Mortgage Rate Modification And Other Loan Modification Related Frequently Asked Questions

I Am Not Late On My Mortgage Payment, Will I Qualify For A Loan Modification?
Yes you may qualify for a loan modification from your mortgage lender. With the Obama Housing Recovery Plan announced March 4, 2009, lenders will get paid more by the Feds to modify high risk loans like ARM’s and Interest Only Mortgages that are not delinquent. The Obama Loan Modification Plan is designed to prevent foreclosures for all U.S. homeowners that have faced a financial hardship, are facing one now or into the future.

What Paperwork Will My Mortgage Company Need To Modify My Mortgage?
To prepare to get your loan modified you will need to gather your last month’s worth of paystubs, your tax returns for the last three years, your last 3 years of W-2’s, your last three months of bank statements and retirement account statements, social security award letters, pension plan award letters, annuity statements, your bills’ statements like credit cards – utilities – student loans – car loans etc., and a financial hardship letter explaining your situation. This might not be everything. When you ask your lender for a loan modification package, they will also tell you what they want to see when you return you package to them.

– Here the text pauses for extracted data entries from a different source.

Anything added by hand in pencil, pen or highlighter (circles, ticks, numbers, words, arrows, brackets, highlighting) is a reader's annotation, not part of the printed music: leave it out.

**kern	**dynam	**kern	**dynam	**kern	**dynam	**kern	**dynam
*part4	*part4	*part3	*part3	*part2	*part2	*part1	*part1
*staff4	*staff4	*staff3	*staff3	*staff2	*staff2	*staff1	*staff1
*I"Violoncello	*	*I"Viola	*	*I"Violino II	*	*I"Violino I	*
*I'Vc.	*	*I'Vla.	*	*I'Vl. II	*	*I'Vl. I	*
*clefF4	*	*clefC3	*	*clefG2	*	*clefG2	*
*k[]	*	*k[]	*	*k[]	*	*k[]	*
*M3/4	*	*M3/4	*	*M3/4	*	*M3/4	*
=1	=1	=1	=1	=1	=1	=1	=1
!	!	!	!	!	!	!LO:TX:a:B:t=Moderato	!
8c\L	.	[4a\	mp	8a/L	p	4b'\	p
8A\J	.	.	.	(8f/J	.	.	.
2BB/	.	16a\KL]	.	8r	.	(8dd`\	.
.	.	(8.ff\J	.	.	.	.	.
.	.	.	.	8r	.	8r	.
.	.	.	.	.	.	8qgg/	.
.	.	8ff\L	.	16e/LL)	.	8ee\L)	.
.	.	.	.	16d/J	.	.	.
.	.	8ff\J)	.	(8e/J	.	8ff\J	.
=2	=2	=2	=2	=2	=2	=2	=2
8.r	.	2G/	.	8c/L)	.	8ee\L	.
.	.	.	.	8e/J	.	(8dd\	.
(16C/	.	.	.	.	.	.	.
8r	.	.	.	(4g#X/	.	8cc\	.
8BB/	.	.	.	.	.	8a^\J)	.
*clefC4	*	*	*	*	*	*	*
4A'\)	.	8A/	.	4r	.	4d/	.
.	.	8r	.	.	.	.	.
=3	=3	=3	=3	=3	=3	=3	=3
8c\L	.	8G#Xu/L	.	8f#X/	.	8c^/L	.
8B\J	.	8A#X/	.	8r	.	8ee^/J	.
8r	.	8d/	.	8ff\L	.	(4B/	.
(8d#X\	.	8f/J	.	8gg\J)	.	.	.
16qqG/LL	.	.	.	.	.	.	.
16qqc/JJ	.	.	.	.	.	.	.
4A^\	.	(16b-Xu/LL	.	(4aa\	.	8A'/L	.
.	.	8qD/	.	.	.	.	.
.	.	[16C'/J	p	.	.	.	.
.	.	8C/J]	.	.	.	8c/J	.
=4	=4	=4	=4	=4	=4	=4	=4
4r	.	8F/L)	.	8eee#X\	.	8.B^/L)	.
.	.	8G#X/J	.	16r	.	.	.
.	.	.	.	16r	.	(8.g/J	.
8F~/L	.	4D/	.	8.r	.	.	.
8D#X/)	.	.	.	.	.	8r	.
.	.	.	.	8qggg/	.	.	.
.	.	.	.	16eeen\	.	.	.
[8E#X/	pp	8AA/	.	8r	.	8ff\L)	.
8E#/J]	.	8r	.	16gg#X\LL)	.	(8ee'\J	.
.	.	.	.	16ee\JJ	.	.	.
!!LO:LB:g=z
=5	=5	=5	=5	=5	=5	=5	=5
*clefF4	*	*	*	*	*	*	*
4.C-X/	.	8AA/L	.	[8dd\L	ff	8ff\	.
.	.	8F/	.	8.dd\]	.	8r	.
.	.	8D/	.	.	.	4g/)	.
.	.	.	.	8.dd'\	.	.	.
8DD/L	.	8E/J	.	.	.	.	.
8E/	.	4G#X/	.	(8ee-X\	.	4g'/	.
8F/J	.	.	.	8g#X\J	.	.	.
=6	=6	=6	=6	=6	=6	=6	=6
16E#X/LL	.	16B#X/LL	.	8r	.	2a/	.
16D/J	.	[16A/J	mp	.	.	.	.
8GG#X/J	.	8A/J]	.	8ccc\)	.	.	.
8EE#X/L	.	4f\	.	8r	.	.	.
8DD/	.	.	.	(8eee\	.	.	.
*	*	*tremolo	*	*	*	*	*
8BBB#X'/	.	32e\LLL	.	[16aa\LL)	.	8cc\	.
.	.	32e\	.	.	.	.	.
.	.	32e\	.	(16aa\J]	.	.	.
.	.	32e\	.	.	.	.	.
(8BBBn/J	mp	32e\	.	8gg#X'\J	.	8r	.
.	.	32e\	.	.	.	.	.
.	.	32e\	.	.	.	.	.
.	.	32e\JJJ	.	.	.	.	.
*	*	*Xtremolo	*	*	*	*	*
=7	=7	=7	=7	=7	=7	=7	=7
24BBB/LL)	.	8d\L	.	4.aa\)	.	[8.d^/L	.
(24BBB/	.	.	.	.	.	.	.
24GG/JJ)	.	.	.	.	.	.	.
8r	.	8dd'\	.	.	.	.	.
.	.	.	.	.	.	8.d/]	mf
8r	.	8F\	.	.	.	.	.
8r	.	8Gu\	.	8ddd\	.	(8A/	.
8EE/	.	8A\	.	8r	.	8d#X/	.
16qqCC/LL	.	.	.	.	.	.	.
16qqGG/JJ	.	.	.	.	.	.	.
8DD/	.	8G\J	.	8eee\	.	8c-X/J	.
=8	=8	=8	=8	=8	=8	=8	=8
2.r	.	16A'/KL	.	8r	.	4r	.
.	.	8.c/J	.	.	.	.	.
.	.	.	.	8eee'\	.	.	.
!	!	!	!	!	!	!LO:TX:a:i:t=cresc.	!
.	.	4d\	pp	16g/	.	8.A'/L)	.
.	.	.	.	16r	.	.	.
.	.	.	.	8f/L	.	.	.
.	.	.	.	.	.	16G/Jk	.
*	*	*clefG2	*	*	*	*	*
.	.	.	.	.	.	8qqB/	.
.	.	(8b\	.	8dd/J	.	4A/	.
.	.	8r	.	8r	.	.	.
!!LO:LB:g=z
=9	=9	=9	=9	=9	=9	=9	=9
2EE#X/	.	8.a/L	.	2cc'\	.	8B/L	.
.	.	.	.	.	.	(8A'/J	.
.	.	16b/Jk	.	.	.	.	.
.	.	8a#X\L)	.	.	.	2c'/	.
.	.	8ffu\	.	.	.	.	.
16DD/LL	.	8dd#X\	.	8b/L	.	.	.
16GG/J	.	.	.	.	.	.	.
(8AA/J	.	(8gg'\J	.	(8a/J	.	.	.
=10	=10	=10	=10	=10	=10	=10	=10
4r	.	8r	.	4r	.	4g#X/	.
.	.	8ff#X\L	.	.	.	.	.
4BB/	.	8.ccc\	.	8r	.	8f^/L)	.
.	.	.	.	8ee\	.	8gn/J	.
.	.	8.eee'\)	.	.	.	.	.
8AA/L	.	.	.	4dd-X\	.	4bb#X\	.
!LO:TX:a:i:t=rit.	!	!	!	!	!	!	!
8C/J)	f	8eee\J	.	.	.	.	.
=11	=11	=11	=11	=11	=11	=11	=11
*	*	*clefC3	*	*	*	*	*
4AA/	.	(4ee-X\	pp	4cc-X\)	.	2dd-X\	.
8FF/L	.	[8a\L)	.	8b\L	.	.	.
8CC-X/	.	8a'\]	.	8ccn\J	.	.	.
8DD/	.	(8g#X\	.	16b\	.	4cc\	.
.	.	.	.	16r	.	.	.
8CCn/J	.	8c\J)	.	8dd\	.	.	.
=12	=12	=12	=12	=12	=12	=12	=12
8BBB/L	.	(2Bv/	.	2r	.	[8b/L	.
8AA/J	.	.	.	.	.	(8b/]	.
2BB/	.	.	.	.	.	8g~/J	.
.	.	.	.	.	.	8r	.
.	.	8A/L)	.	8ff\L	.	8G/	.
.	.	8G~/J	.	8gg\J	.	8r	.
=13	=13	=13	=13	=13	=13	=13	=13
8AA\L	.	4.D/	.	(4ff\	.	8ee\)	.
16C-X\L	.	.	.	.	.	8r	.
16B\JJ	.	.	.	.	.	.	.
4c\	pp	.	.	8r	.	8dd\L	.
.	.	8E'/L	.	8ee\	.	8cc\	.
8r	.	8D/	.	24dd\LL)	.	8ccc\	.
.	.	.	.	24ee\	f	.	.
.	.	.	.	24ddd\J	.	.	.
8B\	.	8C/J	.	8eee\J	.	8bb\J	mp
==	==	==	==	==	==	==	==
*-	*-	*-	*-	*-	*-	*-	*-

I Heard That With The New Obama Housing Plan That Lenders Have To Modify My Mortgage, Is This True?
No, lenders do not have to modify mortgages at this time. Lenders are encouraged to start doing more loan modifications with the financial incentive that the U.S. Federal Government is offering them to modify mortgages, but at this time lender participation is only voluntary. One thing to know is that if you are more than two months late on your mortgage payment your lender must look at your account to see about whether you could qualify for a loan modification program. If you are in this category it is advisable that you contact your mortgage lender immediately.

Is A Loan Modification The Same As Refinancing My Mortgage?
No, a loan modification is a rewrite of your current mortgage where you will end up with the same account number, pay the same lender and you do not pay closing costs or lock your rate etc like you would for a new mortgage. For a refinance, you get a whole new loan and your old mortgage lender is paid off. With refinancing your home you will pay closing costs whereas in a loan modification you may some sort of admin fee.

How Does My Mortgage Lender Lower My Mortgage Payment With A Loan Modification?
Mortgage companies can lower your mortgage payment with any one or combination of the following: lowering your interest rate, reducing the amount you owe on your mortgage, or extending the time you have to pay your mortgage.

What Mortgages Can I Get Modified?
You can only get mortgages on your home that you live in modified. This includes mortgages for a multi-family residence provided you live in one of the units. Second mortgages are not available at this time for loan modification programs. However, there are a lot of second mortgage companies working with homeowners on their second mortgage to find an affordable solution for both the homeowner and the second mortgage lender.

How Can I Find Out If My Lender Is Participating In Modifying Mortgages?
The best way to find out is to call your mortgage company. Their phone number is on your monthly mortgage statement that you get from them.